New research suggests a genetic variant that accompanies active personality traits in humans also appears to be associated with living a longer life.
In a series of mouse studies, UC Irvine researchers and others discovered that an offshoot of a dopamine-receptor gene — called the DRD4 7R allele — appears in significantly higher rates in people more than 90 years old and is linked to life-span increases in mouse studies.
Robert Moyzis, Ph.D., professor of biological chemistry at UC Irvine, and Nora Volkow, M.D., a psychiatrist who conducts research at the Brookhaven National Laboratory, led the research effort. Findings are online in The Journal of Neuroscience.
Researchers say the variant gene is part of the dopamine system, a network which facilitates the transmission of signals among neurons and plays a major role in the brain network responsible for attention and reward-driven learning.
Investigators say the DRD4 7R allele moderates dopamine signaling, which enhances individuals’ reactivity to their environment.
People who carry this variant gene, Moyzis said, seem to be more motivated to pursue social, intellectual and physical activities. The variant is also linked to attention-deficit/hyperactivity disorder and addictive and risky behaviors.
“While the genetic variant may not directly influence longevity,” Moyzis said, “it is associated with personality traits that have been shown to be important for living a longer, healthier life.
“It’s been well documented that the more you’re involved with social and physical activities, the more likely you’ll live longer.
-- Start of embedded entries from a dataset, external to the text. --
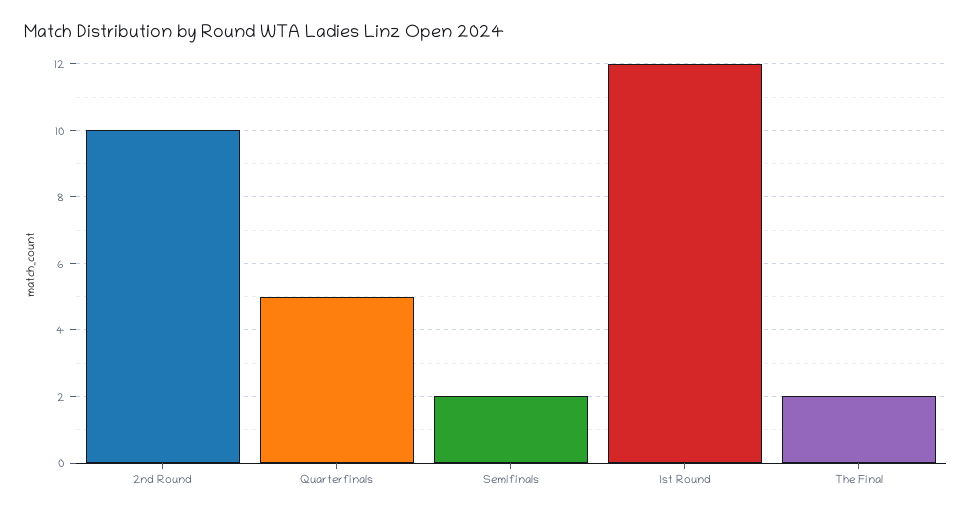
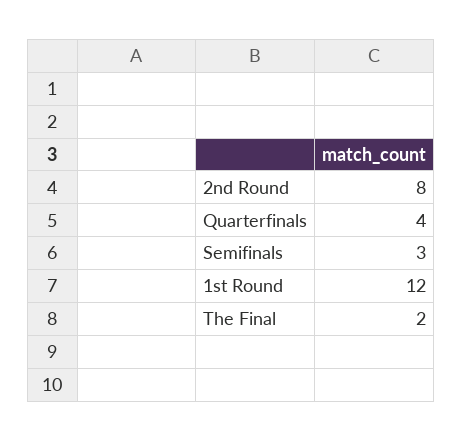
  {
-   "2nd Round": 10,
+   "2nd Round": 8,
-   "Quarterfinals": 5,
+   "Quarterfinals": 4,
-   "Semifinals": 2,
+   "Semifinals": 3,
    "1st Round": 12,
    "The Final": 2
  }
It could be as simple as that.”
Numerous studies — including a number from the 90+ Study — have confirmed that being active is important for successful aging, and it may slow the advance of neurodegenerative diseases, such as Alzheimer’s.
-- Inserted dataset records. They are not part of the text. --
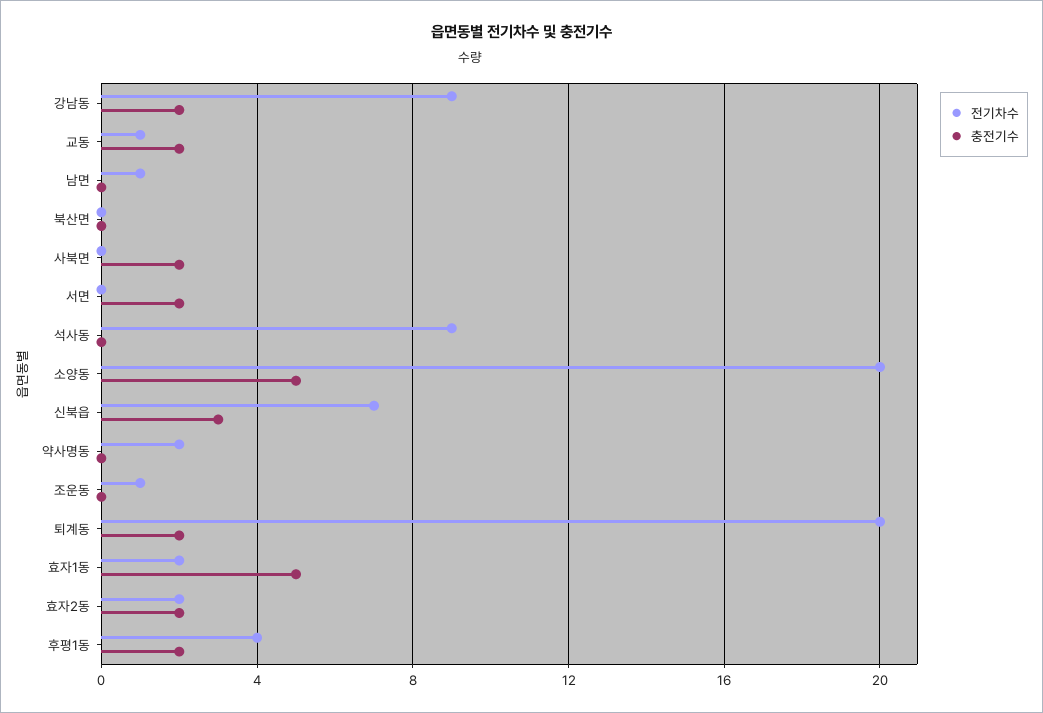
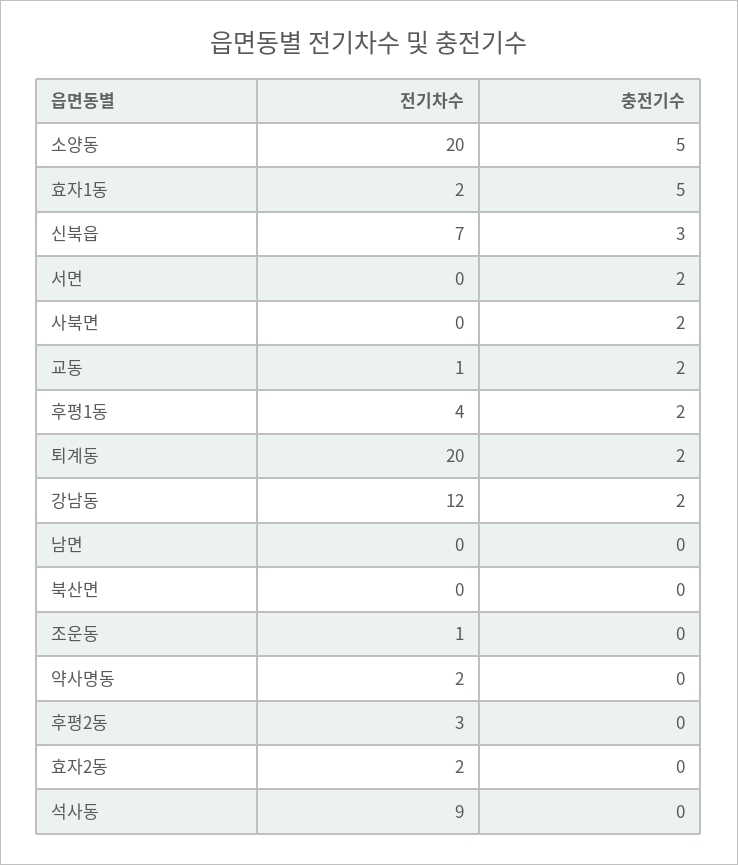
  {
    "전기차수": {
-     "강남동": 9,
+     "강남동": 12,
      "교동": 1,
-     "남면": 1,
+     "남면": 0,
      "북산면": 0,
      "사북면": 0,
      "서면": 0,
      "석사동": 9,
      "소양동": 20,
      "신북읍": 7,
      "약사명동": 2,
      "조운동": 1,
      "퇴계동": 20,
      "효자1동": 2,
      "효자2동": 2,
-     "후평1동": 4
+     "후평1동": 4,
+     "후평2동": 3
    },
    "충전기수": {
      "강남동": 2,
      "교동": 2,
      "남면": 0,
      "북산면": 0,
      "사북면": 2,
      "서면": 2,
      "석사동": 0,
      "소양동": 5,
      "신북읍": 3,
      "약사명동": 0,
      "조운동": 0,
      "퇴계동": 2,
      "효자1동": 5,
-     "효자2동": 2,
+     "효자2동": 0,
-     "후평1동": 2
+     "후평1동": 2,
+     "후평2동": 0
    }
  }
Prior molecular evolutionary research indicated that this “longevity allele” was selected for during the nomadic out-of-Africa human exodus more than 30,000 years ago.
In the new study, the UC Irvine team analyzed genetic samples from 310 participants in the 90+ Study.
This “oldest-old” population had a 66 percent increase in individuals carrying the variant relative to a control group of 2,902 people between the ages of 7 and 45. The presence of the variant also was strongly correlated with higher levels of physical activity.
Next, Volkow, neuroscientist Panayotis Thanos, Ph.D., and colleagues found that mice without the variant had a 7 percent to 9.7 percent decrease in lifespan compared with those possessing the gene, even when raised in an enriched environment.
While it’s evident that the variant can contribute to longevity, Moyzis said further studies must take place to identify any immediate clinical benefits from the research.
“However, it is clear that individuals with this gene variant are already more likely to be responding to the well-known medical adage to get more physical activity,” he added.